A CHINESE GHOST STORY III
Directed By: Ching Siu-Tung
Release Date: 1991
Running Time: 90 minutes
Language: Chinese
Horror Type: Ghosts
Sex? - Lip action, all these beautiful seductresses...sigh
Gore? - Hm, one decapitation, some dismemberment, no more than five seconds total
Momel's Rating: 4/5
A trio of magical kung fu fighters subdue the Tree Devil in a fantastic martial arts battle that seals the Tree Devil's fate for 100 years. The seal fades after a hundred years, and the Tree Devil revives to raise hell.
A travelling Elder Monk and his student Fong, more like his protege, spends the night in the Haunted Orchid Temple. Unknown to them, the Tree Devil's Lady Ghosts frequent this place to lure men to their deaths, and it is by a chance encounter that Fong suffers and survives the seductions of Lotus, Orchid Temple's Lady Ghost. He eventually befriends Lotus, but the trouble is, they're two agents working for opposite forces. He's a monk and she's a ghost working for the Tree Devil. A very impressive martial arts battle results in the Elder Monks kidnap, and its up to Fong, with the aid of Lotus the Lady Ghost and, along the way, Yin, a mercenary swordsman with wicked sword skills and insane magical spells at his disposal, to rescue the Elder Monk. They do so, and they obtain Lotus' urn in the process, and this serves as a catalyst to two climactic battles of epic proportions.

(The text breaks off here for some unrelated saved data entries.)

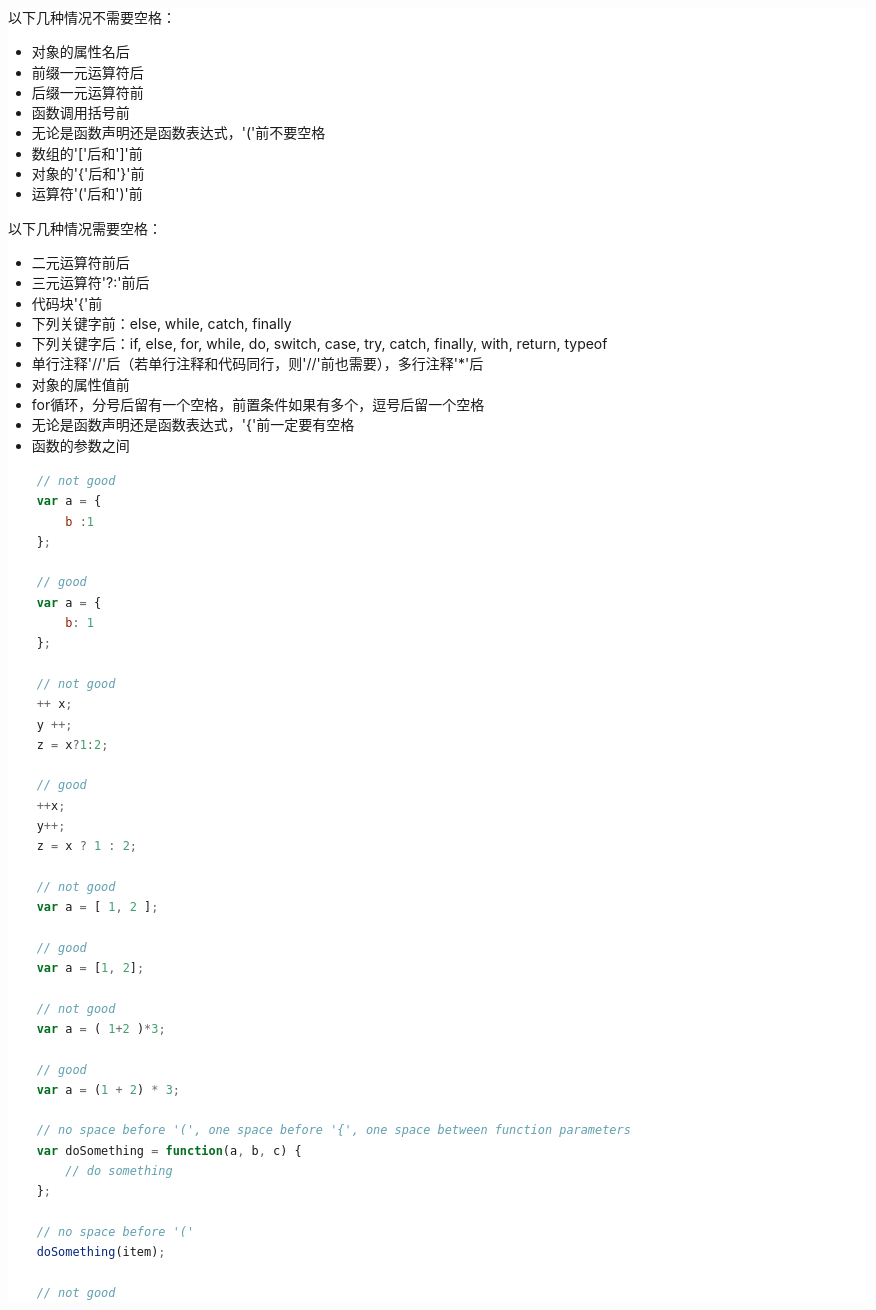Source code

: 以下几种情况不需要空格：

- 对象的属性名后
- 前缀一元运算符后
- 后缀一元运算符前
- 函数调用括号前
- 无论是函数声明还是函数表达式，'('前不要空格
- 数组的'['后和']'前
- 对象的'{'后和'}'前
- 运算符'('后和')'前

以下几种情况需要空格：

- 二元运算符前后
- 三元运算符'?:'前后
- 代码块'{'前
- 下列关键字前：else, while, catch, finally
- 下列关键字后：if, else, for, while, do, switch, case, try, catch, finally, with, return, typeof
- 单行注释'//'后（若单行注释和代码同行，则'//'前也需要），多行注释'*'后
- 对象的属性值前
- for循环，分号后留有一个空格，前置条件如果有多个，逗号后留一个空格
- 无论是函数声明还是函数表达式，'{'前一定要有空格
- 函数的参数之间

```javascript
    // not good
    var a = {
        b :1
    };

    // good
    var a = {
        b: 1
    };

    // not good
    ++ x;
    y ++;
    z = x?1:2;

    // good
    ++x;
    y++;
    z = x ? 1 : 2;

    // not good
    var a = [ 1, 2 ];

    // good
    var a = [1, 2];

    // not good
    var a = ( 1+2 )*3;

    // good
    var a = (1 + 2) * 3;

    // no space before '(', one space before '{', one space between function parameters
    var doSomething = function(a, b, c) {
        // do something
    };

    // no space before '('
    doSomething(item);

    // not good
```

Although replete with amazing kung fu action and flying people and explosive magical spells, it still is a horror movie, a ghost story to be more specific. And although the Chinese ghosts are nowhere near the transparent Western crop or the occasional poltergeist, these Chinese ghosts are still supernatural inspite of their purposeful seductions. It's a magnificent marriage of the supernatural and the fantastic, seasoned with enthusiastic proportions of magic and kung fu. And it doesn't matter if it has this tendency to be a little excessive with the production. The genre borders on both the supernatural and the fantastic, so the over indulgence tends to be an advantage because it encourages the imagination. It's a trademark, really, and although uncommon for the horror fan trained in the varying Western definitions of the genre, it remains to be, at the very least, an acquired taste much like shrimp dumplings and wonton noodles.